**Exercise prompt:** Give again, word for word, every line below from the one that has "left shoulder: (21, 97)" through the one that has "right elbow: (2, 106)", both included, and no others.

**Provided material:**

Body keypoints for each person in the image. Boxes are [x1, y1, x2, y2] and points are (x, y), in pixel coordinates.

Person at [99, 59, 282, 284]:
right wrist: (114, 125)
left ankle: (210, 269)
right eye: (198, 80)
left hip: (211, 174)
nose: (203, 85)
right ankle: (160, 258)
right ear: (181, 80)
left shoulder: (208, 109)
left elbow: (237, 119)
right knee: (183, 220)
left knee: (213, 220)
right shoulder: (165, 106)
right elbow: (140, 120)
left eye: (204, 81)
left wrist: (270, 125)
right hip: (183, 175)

* * *

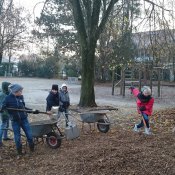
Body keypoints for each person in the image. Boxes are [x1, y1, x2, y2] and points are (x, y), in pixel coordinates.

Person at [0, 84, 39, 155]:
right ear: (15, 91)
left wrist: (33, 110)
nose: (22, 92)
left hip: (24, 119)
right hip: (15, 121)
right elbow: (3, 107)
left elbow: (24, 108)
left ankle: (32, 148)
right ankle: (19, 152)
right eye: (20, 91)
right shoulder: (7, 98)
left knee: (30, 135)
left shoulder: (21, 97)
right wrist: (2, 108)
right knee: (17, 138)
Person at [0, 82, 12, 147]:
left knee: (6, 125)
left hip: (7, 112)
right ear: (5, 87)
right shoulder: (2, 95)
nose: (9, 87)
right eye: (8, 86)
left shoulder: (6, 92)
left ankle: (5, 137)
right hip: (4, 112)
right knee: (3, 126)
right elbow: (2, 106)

* * *

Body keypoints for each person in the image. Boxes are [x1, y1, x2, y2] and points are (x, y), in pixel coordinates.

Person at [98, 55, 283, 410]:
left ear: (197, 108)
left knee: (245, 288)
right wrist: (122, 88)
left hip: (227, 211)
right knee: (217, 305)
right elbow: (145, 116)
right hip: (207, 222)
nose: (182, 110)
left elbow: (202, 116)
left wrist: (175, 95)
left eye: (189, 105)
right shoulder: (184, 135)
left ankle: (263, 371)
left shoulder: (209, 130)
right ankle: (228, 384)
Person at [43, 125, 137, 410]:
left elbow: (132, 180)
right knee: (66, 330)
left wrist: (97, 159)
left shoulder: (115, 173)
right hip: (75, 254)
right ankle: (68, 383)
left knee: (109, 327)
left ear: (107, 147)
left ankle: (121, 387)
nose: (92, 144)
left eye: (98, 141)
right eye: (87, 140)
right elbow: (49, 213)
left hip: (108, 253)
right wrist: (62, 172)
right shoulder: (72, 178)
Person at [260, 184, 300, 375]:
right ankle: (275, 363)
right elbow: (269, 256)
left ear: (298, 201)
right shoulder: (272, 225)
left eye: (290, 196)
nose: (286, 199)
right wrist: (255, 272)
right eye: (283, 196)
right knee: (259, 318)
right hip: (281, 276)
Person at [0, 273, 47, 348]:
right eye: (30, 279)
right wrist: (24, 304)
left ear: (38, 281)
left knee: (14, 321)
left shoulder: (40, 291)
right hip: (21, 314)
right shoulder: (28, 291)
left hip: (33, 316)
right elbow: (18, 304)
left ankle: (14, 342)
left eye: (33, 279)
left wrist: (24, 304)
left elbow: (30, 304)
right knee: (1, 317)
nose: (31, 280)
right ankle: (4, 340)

**Completed task:**
left shoulder: (21, 97)
right wrist: (2, 108)
right knee: (17, 138)
Person at [0, 82, 12, 147]:
left knee: (6, 125)
left hip: (7, 112)
right ear: (5, 87)
right shoulder: (2, 95)
nose: (9, 87)
right eye: (8, 86)
left shoulder: (6, 92)
left ankle: (5, 137)
right hip: (4, 112)
right knee: (3, 126)
right elbow: (2, 106)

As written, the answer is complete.